Qualche anno prima anche Kristin Thompson aveva negato l'idea che il cinema americano si fosse trasformato e aveva dichiarato che, a fine anni ‘90, le strutture narrative erano le stesse dell'avvento del sonoro.
l’analisi proposta da Thompson di Jurassic Park (Steven Spielberg, 1993)in Storytelling, che si concentra sulla costruzione narrativa del film, valorizzandone il ruolo anche rispetto al CGI. •Si tratta in realtà di una proposta contraddittoria, che vuole vedere nello spettacolo un elemento di crisi radicale della narrazione –mentre la specificità del cinema contemporaneo starebbe soprattutto in una riarticolazione dei due sistemi in relazione l’uno con l’altro
B. porta l’attenzione alla struttura di superficie: •la divisione in atti; •;•la motivazione che garantisce coerenza psicologica all’eroe e ai suoi aiutanti;•il montaggio in continuità; •l’uso di rime come strategia formale che indica la soluzione di situazioni già proposte.
•La proposta di Bordwell e Thompson prevede che il cinema classico sia comunque la struttura dominante, con la configurazione narrativa basata su causalità e motivazione, tripartizione in atti, coerenza ecc. l’unità stringatissima di spazio-tempo-azione
Il contesto industriale
Hanno dimenticato, così, anche un altro aspetto da questo scenario: il CONTESTO ECONOMICO in cui ci si muove nel contemporaneo.

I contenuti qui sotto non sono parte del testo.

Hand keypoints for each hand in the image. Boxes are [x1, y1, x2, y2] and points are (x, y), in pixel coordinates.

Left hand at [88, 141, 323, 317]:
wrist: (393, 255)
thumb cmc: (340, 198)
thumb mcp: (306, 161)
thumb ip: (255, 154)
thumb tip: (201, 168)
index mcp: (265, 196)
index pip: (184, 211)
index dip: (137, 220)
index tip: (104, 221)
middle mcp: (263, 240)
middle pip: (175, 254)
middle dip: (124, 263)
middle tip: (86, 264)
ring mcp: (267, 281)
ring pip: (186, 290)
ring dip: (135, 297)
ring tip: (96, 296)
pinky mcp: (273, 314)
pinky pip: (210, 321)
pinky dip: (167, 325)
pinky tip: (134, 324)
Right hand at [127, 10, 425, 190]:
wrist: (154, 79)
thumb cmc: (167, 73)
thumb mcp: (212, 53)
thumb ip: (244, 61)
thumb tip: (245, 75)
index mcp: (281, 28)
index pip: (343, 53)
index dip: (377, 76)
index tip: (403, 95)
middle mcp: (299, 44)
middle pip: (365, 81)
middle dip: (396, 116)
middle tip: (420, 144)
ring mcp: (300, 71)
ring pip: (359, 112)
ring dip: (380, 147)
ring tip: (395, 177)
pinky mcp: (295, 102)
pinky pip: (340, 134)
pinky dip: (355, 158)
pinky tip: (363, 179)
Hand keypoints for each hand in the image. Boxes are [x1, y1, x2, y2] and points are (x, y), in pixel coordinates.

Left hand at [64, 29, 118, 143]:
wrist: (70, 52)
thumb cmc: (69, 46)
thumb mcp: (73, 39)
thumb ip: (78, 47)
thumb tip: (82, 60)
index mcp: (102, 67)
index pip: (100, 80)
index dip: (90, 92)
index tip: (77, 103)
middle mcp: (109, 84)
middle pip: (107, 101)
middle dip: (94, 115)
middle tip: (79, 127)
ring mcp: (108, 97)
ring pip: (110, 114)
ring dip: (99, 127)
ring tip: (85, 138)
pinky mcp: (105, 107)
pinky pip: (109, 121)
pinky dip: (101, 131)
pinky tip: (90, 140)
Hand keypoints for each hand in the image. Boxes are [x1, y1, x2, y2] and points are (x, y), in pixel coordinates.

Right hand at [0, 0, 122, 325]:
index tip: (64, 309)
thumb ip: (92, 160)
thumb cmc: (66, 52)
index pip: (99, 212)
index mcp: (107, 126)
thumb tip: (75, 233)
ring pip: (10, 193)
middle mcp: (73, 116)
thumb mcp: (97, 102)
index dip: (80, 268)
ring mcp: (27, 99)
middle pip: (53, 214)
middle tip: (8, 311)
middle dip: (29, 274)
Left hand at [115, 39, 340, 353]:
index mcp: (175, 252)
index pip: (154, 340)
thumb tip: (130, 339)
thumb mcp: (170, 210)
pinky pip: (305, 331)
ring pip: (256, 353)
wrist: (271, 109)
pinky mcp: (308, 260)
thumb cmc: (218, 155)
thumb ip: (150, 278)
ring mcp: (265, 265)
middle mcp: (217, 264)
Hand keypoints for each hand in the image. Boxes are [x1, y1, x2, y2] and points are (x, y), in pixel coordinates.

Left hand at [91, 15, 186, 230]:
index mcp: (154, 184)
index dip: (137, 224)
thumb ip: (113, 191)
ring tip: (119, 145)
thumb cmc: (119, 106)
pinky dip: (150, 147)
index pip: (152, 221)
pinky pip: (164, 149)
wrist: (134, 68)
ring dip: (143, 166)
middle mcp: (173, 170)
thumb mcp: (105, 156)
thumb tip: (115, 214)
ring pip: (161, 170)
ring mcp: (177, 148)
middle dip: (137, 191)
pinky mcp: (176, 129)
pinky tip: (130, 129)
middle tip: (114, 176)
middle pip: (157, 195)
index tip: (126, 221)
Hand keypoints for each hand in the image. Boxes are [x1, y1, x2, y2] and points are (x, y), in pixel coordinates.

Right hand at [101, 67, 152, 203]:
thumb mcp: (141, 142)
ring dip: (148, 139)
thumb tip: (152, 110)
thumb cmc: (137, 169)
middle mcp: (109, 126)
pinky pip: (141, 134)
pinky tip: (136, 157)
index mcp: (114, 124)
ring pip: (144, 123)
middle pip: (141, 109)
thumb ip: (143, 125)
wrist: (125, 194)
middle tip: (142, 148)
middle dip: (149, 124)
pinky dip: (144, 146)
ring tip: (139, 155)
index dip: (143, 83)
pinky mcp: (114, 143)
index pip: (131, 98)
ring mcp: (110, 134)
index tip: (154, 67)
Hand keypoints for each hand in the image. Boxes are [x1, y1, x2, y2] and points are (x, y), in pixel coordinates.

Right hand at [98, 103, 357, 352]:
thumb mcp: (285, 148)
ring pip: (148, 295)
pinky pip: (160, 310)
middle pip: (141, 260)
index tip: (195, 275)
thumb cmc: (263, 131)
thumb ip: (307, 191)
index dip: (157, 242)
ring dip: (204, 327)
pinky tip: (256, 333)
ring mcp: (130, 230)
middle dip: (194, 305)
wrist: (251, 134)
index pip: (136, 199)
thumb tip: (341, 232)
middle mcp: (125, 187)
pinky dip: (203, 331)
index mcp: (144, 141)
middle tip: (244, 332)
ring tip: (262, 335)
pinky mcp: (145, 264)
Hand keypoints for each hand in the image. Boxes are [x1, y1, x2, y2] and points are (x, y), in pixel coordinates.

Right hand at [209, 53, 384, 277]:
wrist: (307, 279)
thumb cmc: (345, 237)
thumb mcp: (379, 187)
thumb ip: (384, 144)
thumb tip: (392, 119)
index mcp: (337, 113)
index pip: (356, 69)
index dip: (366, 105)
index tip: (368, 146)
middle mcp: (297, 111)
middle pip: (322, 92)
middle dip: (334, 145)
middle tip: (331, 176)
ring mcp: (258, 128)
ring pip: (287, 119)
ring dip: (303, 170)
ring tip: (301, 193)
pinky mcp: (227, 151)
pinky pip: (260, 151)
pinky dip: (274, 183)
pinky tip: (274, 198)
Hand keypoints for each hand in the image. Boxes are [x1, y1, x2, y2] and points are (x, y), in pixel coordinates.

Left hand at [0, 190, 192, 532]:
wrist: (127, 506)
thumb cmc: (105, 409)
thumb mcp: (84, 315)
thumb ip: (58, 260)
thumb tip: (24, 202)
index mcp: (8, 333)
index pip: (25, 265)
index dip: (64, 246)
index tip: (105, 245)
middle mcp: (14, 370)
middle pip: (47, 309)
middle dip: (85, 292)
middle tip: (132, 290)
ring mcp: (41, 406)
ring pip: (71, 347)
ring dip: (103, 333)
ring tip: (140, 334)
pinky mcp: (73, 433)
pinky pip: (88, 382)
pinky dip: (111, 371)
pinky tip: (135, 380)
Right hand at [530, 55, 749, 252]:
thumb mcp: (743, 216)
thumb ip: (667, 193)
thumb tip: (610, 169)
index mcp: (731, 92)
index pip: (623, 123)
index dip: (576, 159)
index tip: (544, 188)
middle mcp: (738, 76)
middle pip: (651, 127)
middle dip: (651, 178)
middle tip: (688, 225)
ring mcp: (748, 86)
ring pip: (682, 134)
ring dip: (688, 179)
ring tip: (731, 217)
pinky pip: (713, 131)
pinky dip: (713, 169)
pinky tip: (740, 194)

È importante la diversificazione tra i prodotti mainstream.
Per cui, non è possibile parlare di “strange days” e “die hard” come se fossero lo stesso film.
Quindi, nella proposta di Bordwell e Thompson, viene inoltre ignorata la grande trasformazione del CONTESTO INDUSTRIALE, che vede una notevolissima diversificazione fra i tanti prodotti mainstream.
Sempre più spesso i PRODOTTI DI SUCCESSO rispondono a una serie di caratteristiche che li differenziano dal contesto produttivo hollywoodiano tradizionale:
• sono parte di una REALTÀ GLOBALE, pensata per una fruizione collettiva planetaria; contengono dunque elementi di dissonanza e contraddittorietà per garantire la risposta di tutti
• sono caratterizzati da REPLICABILITÀ e COMPLESSITÀ NARRATIVA sempre più estesa, che garantisce una rete di narrazioni, ma anche modularità – ciascun prodotto è fruibile in relativa autonomia;
• hanno uno STILE SPECIFICO IDENTIFICABILE per ciascun franchise, che ne garantisce riconoscibilità e impatto sull’immaginario collettivo;
• sono pubblicizzati attraverso forme di SATURATION BOOKING e TEST SCREENING per il controllo delle reazioni dei pubblici principali.